**** Provided data ****
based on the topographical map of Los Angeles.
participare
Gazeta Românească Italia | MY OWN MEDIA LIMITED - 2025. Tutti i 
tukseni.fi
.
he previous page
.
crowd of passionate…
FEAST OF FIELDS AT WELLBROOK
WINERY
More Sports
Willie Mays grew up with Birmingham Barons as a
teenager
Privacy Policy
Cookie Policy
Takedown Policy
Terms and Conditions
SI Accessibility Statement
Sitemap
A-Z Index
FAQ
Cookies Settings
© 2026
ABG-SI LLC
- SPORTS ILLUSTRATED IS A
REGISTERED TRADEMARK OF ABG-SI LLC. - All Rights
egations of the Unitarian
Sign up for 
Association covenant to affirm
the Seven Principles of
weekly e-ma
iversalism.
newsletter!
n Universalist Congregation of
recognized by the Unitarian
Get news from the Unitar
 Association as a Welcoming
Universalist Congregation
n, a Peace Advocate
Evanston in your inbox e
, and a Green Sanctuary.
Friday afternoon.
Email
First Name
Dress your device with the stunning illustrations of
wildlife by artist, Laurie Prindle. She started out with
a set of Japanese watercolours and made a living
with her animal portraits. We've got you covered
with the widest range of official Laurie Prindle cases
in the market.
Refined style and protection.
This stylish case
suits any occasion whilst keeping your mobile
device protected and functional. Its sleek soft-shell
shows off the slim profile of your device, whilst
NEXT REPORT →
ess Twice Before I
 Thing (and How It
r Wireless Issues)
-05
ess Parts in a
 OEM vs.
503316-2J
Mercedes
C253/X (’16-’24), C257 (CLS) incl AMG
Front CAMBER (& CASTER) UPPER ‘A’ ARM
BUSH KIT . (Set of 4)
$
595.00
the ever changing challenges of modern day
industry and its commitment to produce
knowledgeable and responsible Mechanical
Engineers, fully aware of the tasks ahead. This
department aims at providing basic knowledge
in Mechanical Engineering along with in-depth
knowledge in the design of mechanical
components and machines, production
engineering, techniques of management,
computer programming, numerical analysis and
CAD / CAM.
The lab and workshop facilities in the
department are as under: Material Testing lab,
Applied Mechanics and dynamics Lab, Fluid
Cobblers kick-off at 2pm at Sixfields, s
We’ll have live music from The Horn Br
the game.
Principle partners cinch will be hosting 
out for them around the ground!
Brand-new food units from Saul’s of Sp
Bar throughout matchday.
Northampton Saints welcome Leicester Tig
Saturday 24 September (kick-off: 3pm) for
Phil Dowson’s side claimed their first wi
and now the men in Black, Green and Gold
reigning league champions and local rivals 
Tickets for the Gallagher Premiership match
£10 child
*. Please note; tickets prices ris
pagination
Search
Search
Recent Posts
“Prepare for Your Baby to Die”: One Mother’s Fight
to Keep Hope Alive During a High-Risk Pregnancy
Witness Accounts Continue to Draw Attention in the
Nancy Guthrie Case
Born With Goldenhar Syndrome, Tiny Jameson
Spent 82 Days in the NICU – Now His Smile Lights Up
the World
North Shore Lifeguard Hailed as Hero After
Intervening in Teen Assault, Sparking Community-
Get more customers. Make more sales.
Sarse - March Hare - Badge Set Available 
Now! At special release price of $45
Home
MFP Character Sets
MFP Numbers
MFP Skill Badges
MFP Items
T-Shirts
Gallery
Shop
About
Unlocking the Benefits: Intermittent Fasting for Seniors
****
Task statement
Each line in the records that carries "Unitarian" must be copied out.

Output for this exercise
egations of the Unitarian
recognized by the Unitarian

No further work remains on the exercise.